→ HOW TO COMPLETE THIS TASK
Look through the records that follow. Copy every line containing the word "Improving".

→ RECORDED INFORMATION

++++++++++

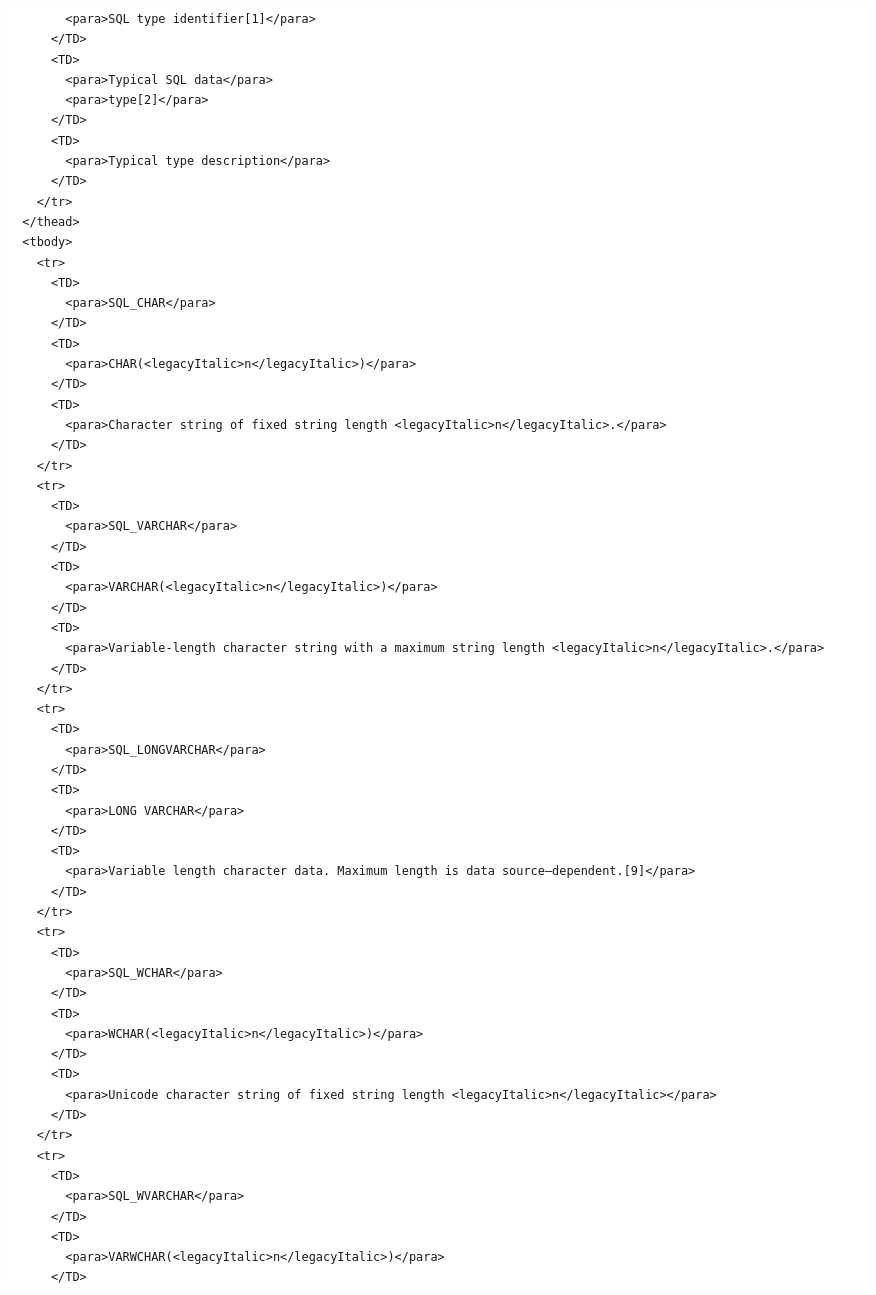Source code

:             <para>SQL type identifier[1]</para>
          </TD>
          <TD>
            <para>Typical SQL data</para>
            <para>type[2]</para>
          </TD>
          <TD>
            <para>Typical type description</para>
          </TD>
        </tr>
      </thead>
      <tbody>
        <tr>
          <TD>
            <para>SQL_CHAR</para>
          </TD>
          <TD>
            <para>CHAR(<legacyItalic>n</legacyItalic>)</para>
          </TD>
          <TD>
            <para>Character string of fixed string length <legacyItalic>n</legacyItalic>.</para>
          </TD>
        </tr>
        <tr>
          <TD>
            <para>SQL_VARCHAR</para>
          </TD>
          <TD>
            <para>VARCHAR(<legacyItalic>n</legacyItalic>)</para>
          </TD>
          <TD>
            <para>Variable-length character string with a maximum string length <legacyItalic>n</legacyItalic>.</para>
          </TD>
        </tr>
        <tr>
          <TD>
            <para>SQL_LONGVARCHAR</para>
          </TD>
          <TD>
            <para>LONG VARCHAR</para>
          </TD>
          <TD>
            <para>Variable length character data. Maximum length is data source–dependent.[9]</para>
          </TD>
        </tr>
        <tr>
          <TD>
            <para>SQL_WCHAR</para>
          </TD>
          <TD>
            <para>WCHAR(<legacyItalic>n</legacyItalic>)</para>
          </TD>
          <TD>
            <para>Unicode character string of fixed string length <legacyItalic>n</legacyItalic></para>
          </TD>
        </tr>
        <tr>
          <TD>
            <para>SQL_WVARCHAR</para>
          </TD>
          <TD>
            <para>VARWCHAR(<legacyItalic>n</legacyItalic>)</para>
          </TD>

++++++++++

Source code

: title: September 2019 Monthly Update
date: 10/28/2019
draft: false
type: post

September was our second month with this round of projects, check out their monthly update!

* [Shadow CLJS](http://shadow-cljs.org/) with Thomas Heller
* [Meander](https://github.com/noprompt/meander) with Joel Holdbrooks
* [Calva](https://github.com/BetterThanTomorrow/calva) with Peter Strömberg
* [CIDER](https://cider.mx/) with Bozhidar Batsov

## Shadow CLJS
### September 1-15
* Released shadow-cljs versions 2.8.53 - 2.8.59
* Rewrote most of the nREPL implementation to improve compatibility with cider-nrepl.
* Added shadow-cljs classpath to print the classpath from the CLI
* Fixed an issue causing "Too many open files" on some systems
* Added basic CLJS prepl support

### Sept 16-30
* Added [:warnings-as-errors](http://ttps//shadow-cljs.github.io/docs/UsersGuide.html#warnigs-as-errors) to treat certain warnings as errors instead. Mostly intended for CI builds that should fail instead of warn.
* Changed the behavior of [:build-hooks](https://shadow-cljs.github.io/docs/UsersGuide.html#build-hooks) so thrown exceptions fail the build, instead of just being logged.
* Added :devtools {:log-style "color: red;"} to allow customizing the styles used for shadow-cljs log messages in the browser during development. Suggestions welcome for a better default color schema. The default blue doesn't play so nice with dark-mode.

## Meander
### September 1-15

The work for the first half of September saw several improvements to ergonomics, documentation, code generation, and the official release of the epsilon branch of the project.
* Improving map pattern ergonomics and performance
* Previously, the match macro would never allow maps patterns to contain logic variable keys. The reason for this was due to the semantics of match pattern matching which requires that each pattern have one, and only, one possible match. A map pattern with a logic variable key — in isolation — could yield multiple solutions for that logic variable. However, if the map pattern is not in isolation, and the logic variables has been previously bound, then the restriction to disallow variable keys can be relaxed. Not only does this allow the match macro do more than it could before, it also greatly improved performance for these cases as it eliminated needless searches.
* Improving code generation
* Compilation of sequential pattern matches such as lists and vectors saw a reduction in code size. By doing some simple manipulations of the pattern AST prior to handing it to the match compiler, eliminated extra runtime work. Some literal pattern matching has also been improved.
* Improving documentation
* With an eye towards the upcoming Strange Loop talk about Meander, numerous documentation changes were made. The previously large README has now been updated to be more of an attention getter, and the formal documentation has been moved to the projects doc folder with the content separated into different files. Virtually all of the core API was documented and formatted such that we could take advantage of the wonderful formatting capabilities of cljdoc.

++++++++++

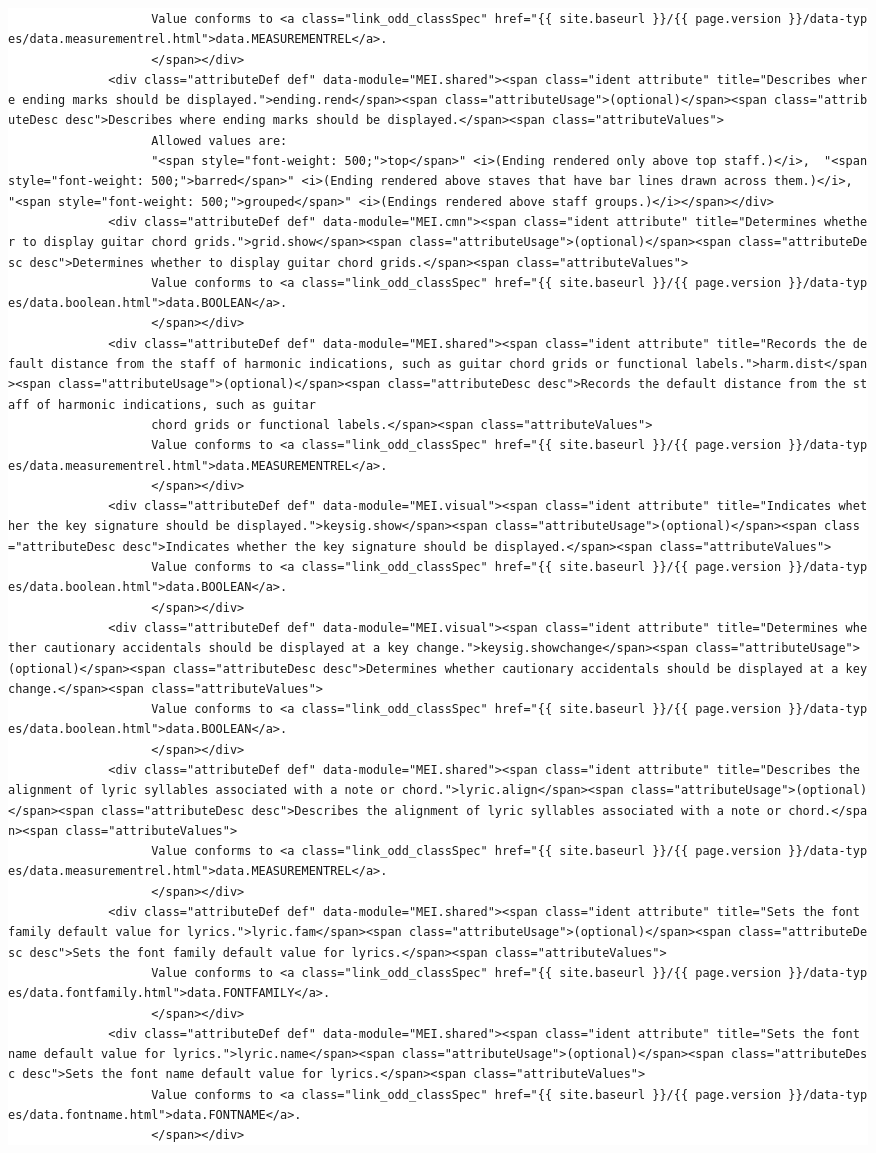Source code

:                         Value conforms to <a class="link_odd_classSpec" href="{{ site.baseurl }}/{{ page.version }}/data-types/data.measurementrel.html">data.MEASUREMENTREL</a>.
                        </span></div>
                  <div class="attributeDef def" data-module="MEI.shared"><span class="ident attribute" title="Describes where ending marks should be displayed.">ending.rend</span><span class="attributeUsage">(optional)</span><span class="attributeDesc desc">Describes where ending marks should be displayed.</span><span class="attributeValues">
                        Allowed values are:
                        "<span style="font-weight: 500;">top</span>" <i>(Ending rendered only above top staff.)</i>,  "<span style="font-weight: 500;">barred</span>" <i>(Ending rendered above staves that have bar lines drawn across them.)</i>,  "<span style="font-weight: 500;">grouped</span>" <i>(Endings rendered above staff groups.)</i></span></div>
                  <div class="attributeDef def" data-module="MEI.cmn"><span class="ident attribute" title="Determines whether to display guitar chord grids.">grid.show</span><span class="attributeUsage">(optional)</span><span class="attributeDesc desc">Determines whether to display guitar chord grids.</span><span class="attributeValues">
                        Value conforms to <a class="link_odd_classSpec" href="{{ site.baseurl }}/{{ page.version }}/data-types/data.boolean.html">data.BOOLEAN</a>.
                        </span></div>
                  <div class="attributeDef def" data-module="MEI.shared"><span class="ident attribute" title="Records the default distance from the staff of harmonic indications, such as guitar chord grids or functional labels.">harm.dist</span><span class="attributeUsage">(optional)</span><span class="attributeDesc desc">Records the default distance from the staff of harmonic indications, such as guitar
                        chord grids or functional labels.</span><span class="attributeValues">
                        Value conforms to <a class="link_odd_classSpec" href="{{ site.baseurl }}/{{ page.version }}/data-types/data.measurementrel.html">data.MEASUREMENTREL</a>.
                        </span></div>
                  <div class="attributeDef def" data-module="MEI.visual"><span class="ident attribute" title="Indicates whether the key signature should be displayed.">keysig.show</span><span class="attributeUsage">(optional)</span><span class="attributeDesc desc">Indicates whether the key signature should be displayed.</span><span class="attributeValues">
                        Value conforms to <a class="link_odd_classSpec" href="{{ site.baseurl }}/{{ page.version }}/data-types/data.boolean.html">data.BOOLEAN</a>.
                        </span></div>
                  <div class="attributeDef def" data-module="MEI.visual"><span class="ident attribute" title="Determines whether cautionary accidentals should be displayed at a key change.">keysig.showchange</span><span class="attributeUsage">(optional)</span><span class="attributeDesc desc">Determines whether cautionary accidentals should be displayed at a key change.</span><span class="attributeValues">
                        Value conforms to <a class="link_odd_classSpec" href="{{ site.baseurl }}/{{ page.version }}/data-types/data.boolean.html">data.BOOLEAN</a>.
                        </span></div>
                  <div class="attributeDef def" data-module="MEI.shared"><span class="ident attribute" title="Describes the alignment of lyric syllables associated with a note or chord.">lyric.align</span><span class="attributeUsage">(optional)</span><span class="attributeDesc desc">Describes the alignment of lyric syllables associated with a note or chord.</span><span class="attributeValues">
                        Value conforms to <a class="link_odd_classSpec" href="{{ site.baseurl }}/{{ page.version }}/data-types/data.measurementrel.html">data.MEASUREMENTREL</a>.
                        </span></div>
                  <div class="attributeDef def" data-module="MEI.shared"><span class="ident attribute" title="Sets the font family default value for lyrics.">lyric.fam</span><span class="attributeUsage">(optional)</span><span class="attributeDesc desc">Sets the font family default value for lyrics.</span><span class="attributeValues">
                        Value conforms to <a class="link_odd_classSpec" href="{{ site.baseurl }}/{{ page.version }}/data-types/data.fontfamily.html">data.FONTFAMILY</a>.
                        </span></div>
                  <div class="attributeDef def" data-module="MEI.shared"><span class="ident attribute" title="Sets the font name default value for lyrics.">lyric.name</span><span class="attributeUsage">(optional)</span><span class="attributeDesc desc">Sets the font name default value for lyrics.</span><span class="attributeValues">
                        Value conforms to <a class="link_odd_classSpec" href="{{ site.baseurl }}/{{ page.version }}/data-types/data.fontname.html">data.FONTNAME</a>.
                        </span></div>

++++++++++

→ RESPONSE
* Improving map pattern ergonomics and performance
* Improving code generation
* Improving documentation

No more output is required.